Still, eyes were upon him, and if he'd actively initiated any search after the Gates woman's whereabouts, most easily through her mother in L.A., a longtime Person of Interest, Brock's overseers would have known about it immediately, and what the memos referred to as a fecoventilatory collision might very well have ensued. It was the old, unhappy tale, Brock would insist, of romance versus career. He didn't want to choose and so he temporized, pursuing his PREP master plan, clearing the brush and leveling the lots. By the time things were solidly enough in place and he could finally get back to California for an extended season of mischief, the ache was no worse than a Beltway sinus, the lunar prowls among the hippies had all but ceased, and sometimes a week would go by in which he only took hold of his penis for pissing.

In the year that had elapsed, Frenesi had met and married Zoyd and given birth to Prairie, none of which Brock had known about, none of which she volunteered when at last they were face-to-face again. The year before in Las Suegras, standing at the edge of a gas-station apron watching DL in the Camaro ascend to the freeway and vanish, rolling blind into her own future, Frenesi had considered calling Brock, going back into PREP. There was no way back to 24fps, or to the person she'd been—beyond any way to clear it she had set up Weed's murder and was in the federal law-enforcement files now and forever, shared with every last amateur cop groupie in the land, listed as a species her parents had taught her to despise—a Cooperative Person.

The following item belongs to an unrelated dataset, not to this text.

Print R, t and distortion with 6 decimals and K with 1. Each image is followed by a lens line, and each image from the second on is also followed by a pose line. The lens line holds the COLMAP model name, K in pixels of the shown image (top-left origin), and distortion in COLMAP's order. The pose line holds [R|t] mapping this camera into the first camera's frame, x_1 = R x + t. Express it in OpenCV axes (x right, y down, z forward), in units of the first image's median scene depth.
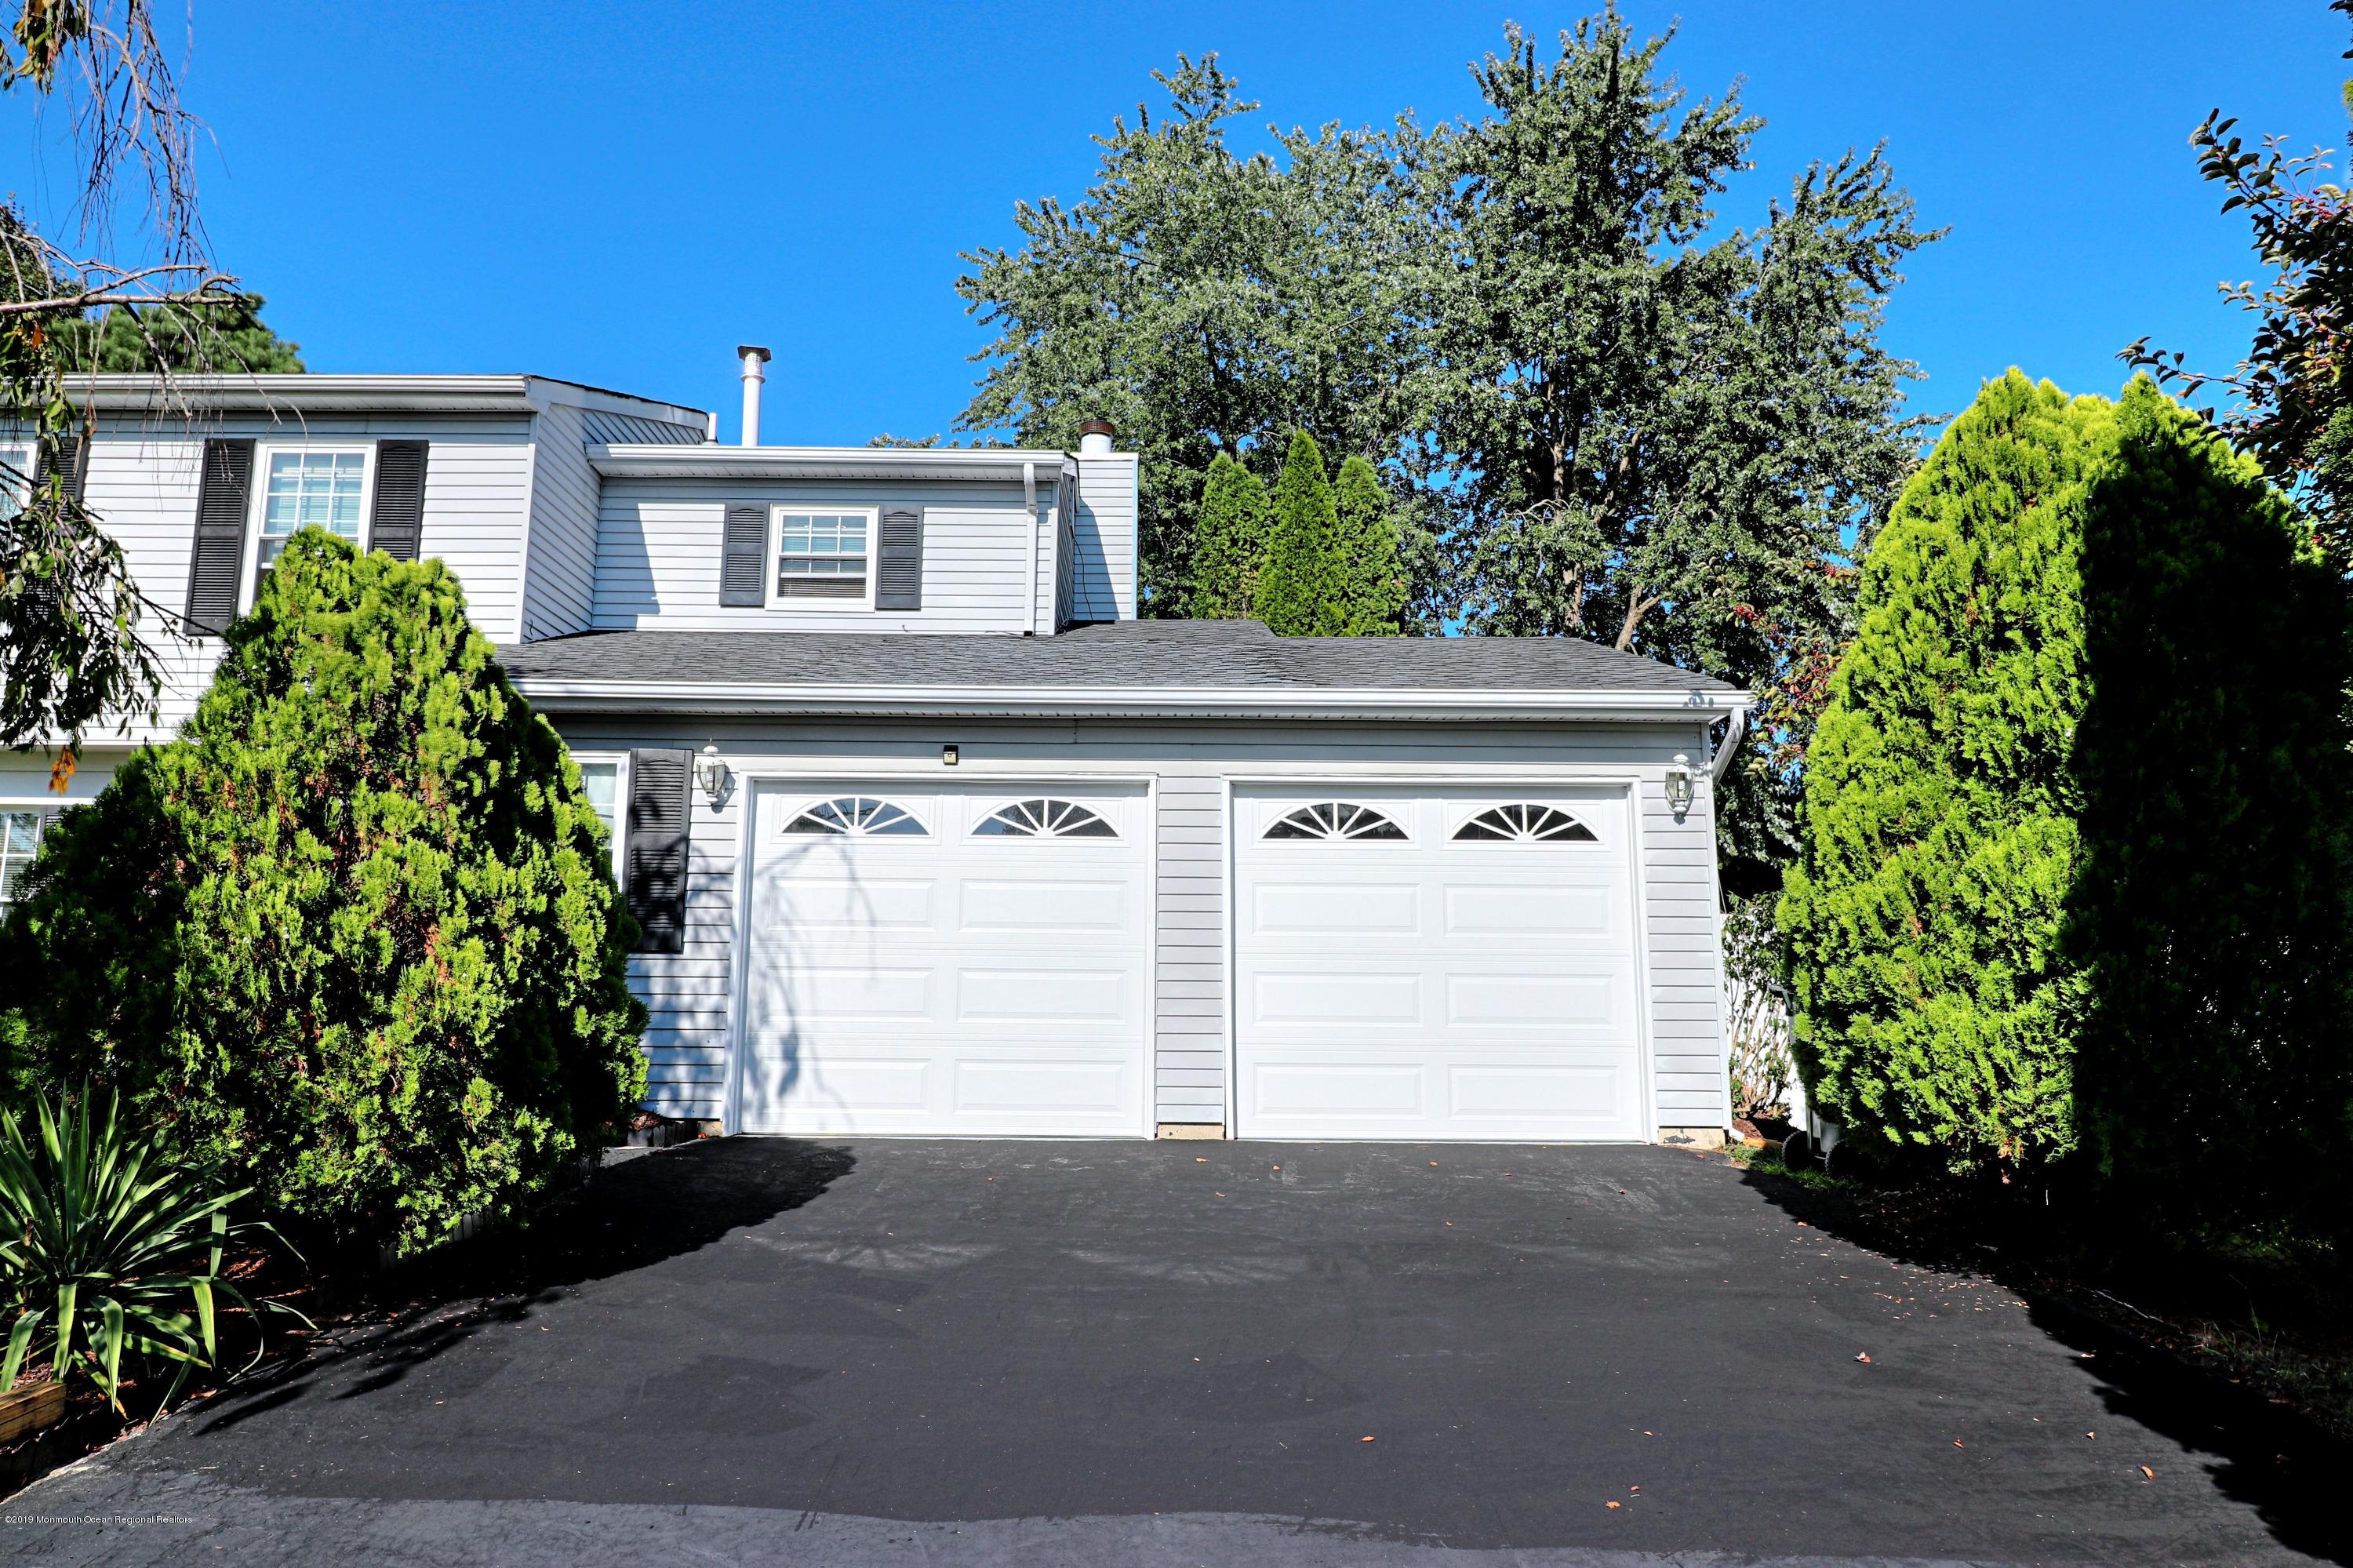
lens RADIAL K [[1625.0, 0, 1158.2], [0, 1625.0, 783.7], [0, 0, 1]] dist [-0.007826, -0.001743]
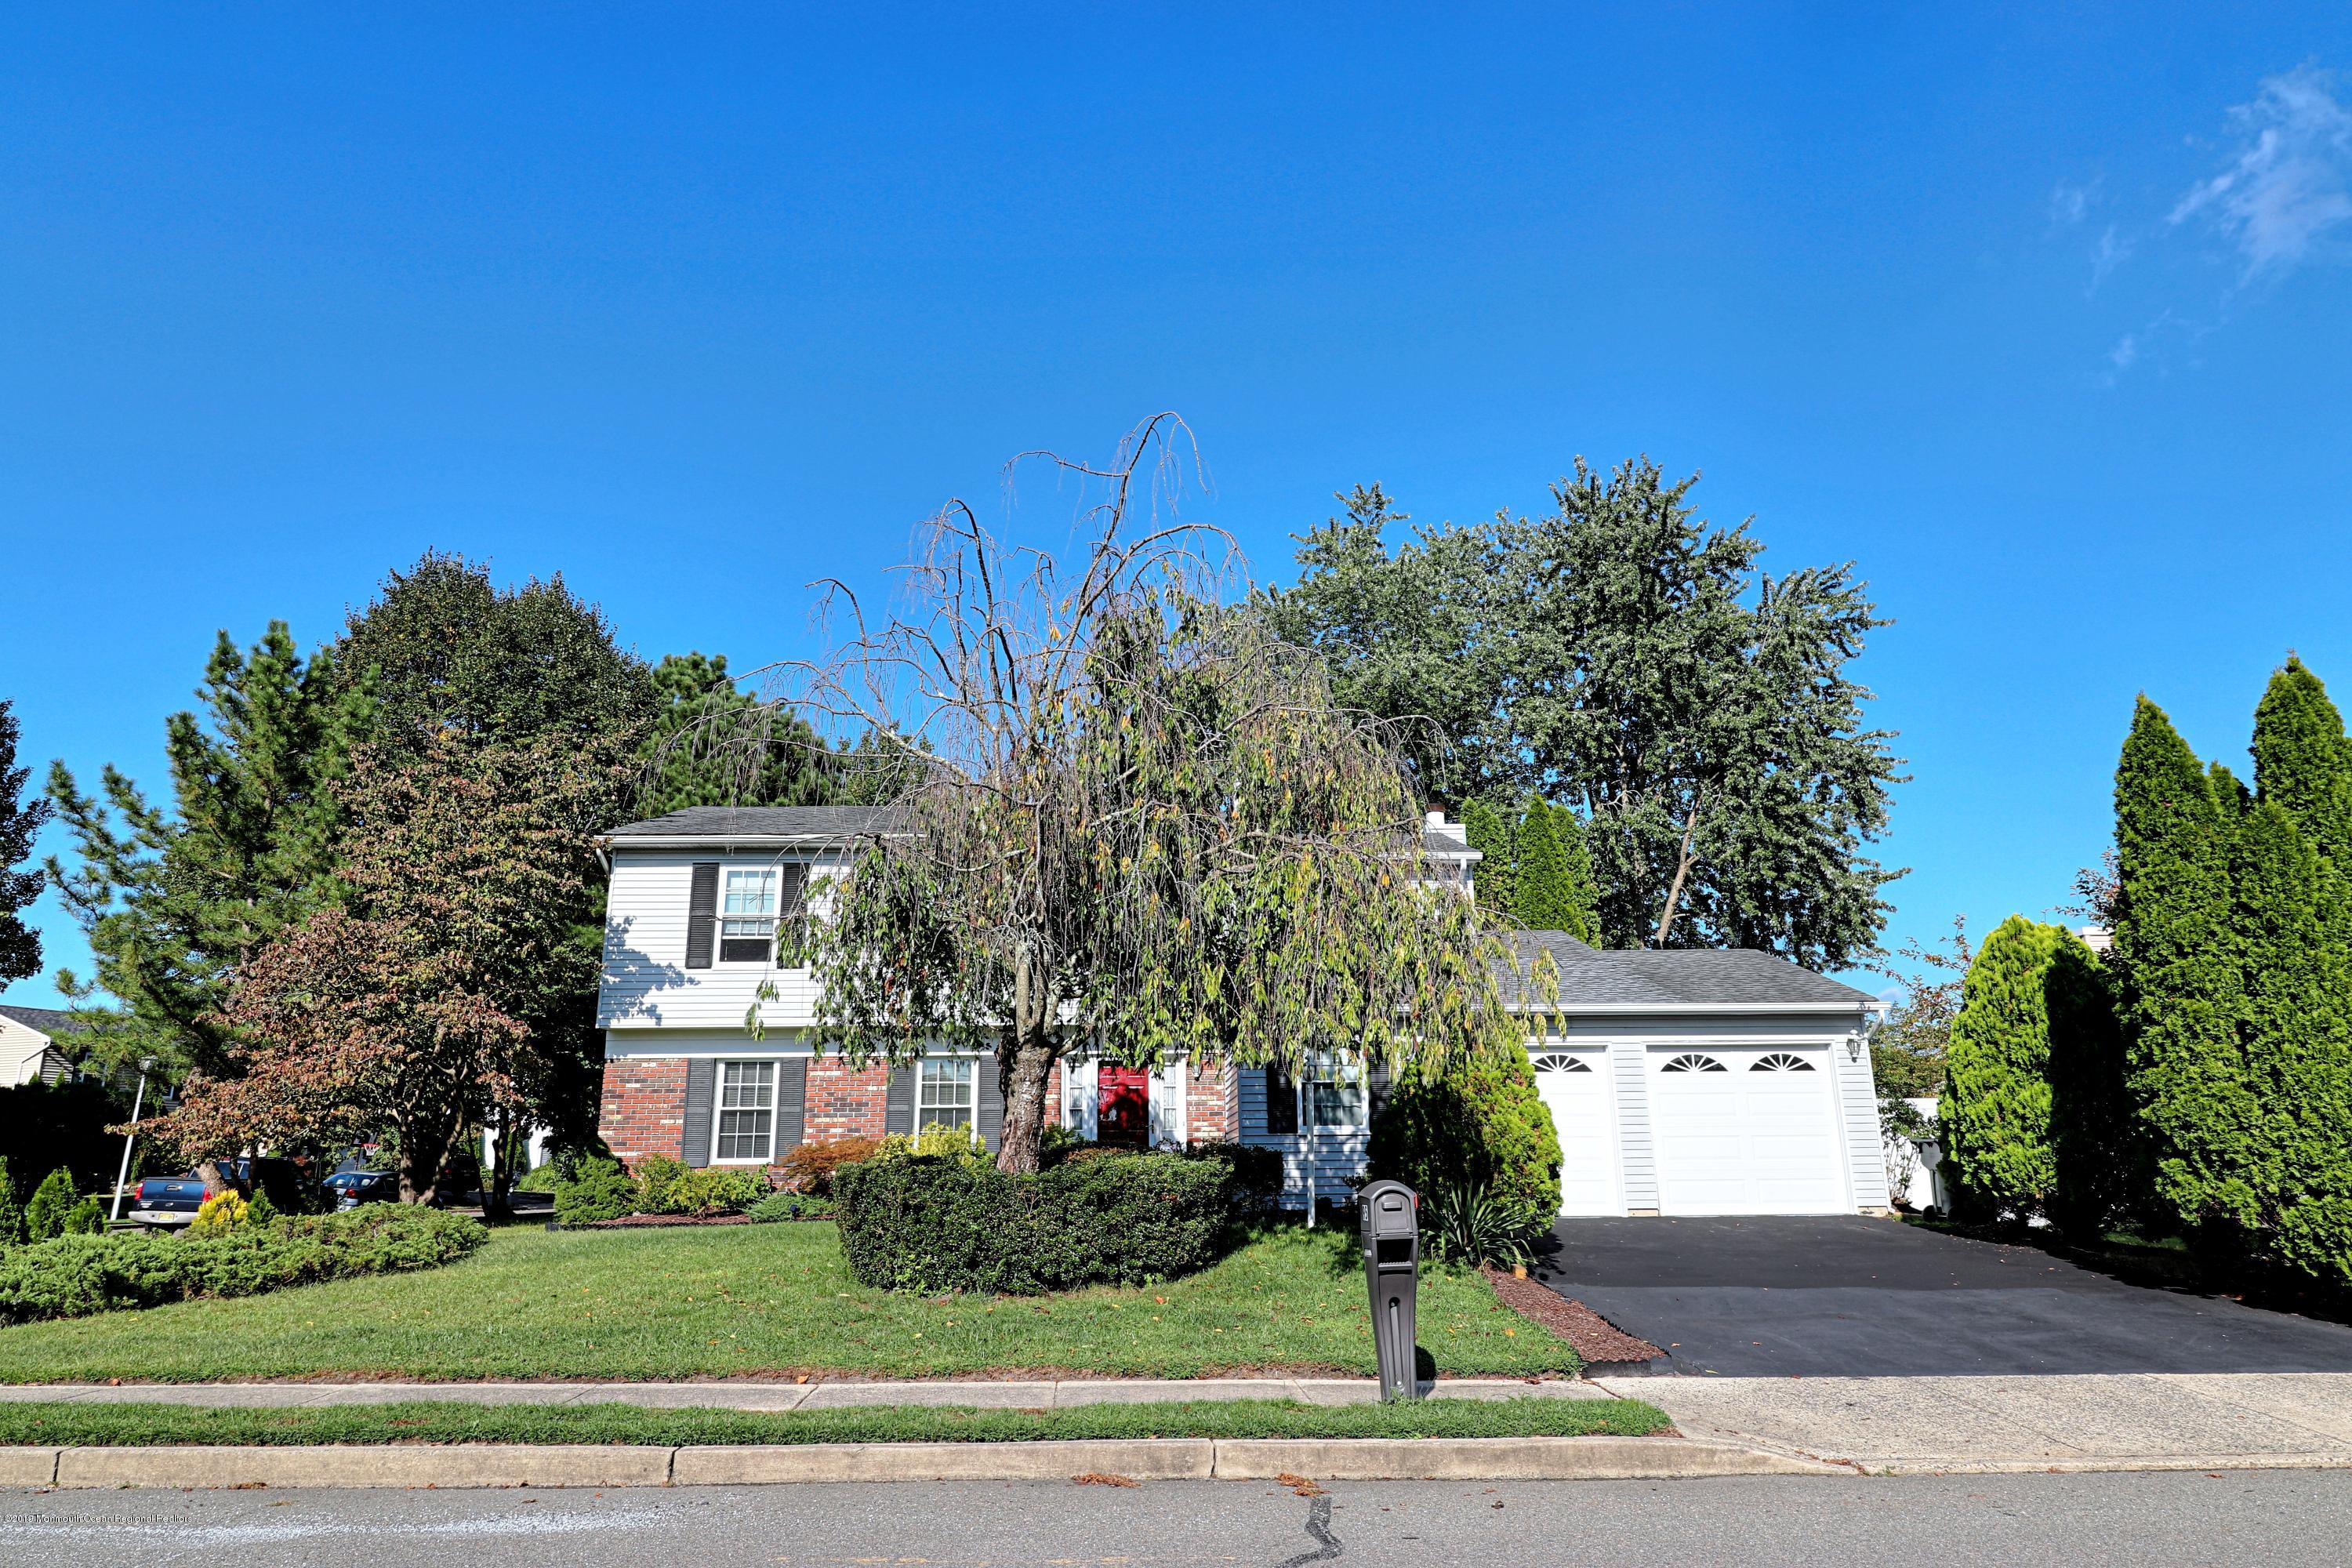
lens RADIAL K [[1503.7, 0, 1192.0], [0, 1503.7, 778.2], [0, 0, 1]] dist [-0.007112, -0.000974]
pose [[0.999098, -0.008207, 0.041670, -0.642695], [0.012804, 0.993707, -0.111280, -0.141456], [-0.040495, 0.111713, 0.992915, -0.993238]]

“It's what you want, isn't it?” the dark apparition of Brock Vond questioned her from continental distance. “‘Forever,' isn't that supposed to be as romantic as it gets? Well, we can provide you with Forever, no sweat. What DOJ promises, we deliver.” Did he know what she wanted? Even have any right to say he did? Just because she didn't? As night fell, she'd wandered down to Phil's Cottonwood Oasis, which was a tavern with a motel in back, beside a darkening green piece of creek-bank crowded with Fremont cottonwoods, with a dance deck built out over the creek. She sat in front of a beer bottle and a glass and couldn't focus on anything, while twilight drinkers technically on the way home came drifting in, and motel occupants looking for supper, some famished, some quarreling, and then the Corvairs, billing themselves here as the Surfadelics.

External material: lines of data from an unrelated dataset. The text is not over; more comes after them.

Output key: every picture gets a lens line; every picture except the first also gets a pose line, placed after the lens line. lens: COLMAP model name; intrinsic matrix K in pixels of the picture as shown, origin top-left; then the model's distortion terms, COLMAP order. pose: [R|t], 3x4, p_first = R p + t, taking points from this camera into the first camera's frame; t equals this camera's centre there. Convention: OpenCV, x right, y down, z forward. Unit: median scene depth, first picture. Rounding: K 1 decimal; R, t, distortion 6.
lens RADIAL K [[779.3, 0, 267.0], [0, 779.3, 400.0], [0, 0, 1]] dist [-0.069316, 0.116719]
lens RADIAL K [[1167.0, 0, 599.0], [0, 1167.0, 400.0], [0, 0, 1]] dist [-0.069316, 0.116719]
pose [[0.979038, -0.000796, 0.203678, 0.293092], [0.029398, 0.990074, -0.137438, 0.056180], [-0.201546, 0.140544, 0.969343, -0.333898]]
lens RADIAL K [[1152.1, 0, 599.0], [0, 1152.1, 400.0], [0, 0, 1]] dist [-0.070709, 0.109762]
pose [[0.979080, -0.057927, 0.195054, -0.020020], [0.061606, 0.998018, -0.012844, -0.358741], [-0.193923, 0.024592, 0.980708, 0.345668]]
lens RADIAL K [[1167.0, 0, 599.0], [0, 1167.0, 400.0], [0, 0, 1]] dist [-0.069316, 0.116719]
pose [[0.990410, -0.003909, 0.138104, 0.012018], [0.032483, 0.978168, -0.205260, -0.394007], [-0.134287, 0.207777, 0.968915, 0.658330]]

As standard practice, just to get it over with, the band started off the set with “Louie Louie” and “Wooly Bully,” whether or not anybody wanted to hear these traditional favorites. By then Zoyd, in those days a generic longhair with a Zappa mustache and wire-rimmed yellow shooting glasses, casing the room, had spotted Frenesi, called one of his own compositions, taken the mike and the vocal.